The Latest Turn in Ford’s Death Spiral

May 29, 2008

This artice details a plan released by Ford Motor yesterday to lay off 2,000 salaried workers.  Ford actually acknowledges that this is an unexpected departure from their “turn-around” plan, necessitated by rapidly falling sales volume. 

With U.S. auto sales expected to drop to around 15 million this year, down from 17 million as recently as 2005, Ford needs to cut costs to help pay for new technology and stay afloat until the market recovers, said Kevin Tynan, an auto analyst with Argus Research in New York. Ford and other automakers are investing in costly hybrid and electric vehicle technologies but won’t see the benefits for several years, he said.

Tynan said Ford wouldn’t be able to reach its layoff targets without involuntary layoffs. But he also noted the company and its U.S. competitors have weathered downturns in the past.

“If history is a guide, we’ve been through it before. You get to these points where you restructure, then you start to recover,” Tynan said. “It’s at least an industry and a group of companies that have proved they can get pretty creative when the back’s against the wall.”
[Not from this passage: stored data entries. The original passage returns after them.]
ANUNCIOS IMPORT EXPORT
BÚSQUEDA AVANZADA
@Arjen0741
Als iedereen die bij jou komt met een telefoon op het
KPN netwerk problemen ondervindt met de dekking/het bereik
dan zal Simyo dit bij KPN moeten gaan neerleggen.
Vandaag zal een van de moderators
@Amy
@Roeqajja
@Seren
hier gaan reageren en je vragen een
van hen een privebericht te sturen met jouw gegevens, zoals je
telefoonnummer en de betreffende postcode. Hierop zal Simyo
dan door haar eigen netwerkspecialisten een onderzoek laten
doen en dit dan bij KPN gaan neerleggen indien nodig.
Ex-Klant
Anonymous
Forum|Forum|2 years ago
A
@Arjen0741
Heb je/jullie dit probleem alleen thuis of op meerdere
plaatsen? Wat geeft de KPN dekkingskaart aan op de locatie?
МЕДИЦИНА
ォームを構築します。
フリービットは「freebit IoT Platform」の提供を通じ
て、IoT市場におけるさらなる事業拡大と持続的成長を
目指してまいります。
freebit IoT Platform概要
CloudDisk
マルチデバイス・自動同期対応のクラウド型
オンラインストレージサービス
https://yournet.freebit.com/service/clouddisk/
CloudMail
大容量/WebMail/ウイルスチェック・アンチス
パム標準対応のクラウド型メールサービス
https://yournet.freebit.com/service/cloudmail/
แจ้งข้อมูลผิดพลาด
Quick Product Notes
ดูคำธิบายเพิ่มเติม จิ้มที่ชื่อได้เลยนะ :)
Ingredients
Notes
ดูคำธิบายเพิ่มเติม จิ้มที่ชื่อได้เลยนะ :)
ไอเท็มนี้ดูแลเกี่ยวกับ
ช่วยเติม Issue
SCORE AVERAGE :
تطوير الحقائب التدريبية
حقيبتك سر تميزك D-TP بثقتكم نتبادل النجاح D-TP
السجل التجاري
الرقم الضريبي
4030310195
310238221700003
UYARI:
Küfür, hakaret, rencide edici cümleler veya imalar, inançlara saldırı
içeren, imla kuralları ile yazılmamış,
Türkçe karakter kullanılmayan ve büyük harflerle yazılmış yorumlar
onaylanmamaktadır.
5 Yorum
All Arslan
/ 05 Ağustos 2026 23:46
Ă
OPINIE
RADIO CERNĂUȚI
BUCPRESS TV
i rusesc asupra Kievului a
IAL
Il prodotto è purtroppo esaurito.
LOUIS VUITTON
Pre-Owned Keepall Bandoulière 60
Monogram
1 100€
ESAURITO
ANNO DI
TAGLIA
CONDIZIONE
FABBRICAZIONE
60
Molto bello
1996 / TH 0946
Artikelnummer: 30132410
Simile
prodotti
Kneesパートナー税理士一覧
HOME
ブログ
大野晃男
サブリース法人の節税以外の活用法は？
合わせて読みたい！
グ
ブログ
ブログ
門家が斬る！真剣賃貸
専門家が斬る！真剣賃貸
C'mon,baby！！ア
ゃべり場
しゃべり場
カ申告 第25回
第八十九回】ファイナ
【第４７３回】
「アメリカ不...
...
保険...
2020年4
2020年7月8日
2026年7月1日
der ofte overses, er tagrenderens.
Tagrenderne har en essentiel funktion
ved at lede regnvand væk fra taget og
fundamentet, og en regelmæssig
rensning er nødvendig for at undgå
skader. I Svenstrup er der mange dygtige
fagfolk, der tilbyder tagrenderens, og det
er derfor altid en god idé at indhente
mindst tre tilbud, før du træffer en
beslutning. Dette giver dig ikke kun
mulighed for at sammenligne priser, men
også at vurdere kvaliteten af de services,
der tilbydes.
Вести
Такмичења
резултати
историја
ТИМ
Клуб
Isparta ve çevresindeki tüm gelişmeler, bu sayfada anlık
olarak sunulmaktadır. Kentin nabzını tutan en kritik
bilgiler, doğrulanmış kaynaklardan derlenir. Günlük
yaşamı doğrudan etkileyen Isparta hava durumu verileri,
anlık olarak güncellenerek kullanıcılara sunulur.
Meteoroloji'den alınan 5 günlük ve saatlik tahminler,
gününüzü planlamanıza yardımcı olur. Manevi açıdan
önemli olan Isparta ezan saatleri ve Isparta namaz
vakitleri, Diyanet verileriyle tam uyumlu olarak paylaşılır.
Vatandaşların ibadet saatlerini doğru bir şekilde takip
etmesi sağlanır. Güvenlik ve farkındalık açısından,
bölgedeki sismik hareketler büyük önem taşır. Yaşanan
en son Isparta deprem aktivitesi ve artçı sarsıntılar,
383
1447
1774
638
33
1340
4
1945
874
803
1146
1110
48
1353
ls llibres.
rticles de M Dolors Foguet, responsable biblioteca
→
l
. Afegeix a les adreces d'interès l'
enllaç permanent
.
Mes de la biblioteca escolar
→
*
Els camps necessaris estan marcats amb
It’s absolutely amazing to me that these executives just don’t get it.  After decades of this slow downward spiral, they still cling to hope of a big turn-around.  But without a dramatic shift in U.S. trade policy – the implementation of the tariff structure on manufactured goods, indexed to population density, which I outlined in Five Short Blasts – American auto manufacturers are doomed to continue their descent into bankruptcy and oblivion.  Check out my “2008 predictions” in which, back in November of 2007, at a time when the “experts” were hailing Ford’s turn-around plan, I predicted the bankruptcy of either Ford or Chrysler in 2008.  It’s an easy call when you understand the role of our misguided trade policies in destroying our economy. 

It’s going to get worse instead of better as the U.S. sinks deeper into recession.  The “experts” are now forecasting an early end to a shallow recession.  Don’t believe it.  This isn’t just a normal business cycle.  Overpopulation and an idiotic trade policy that imports the effects of overpopulation even faster are all coming home to roost.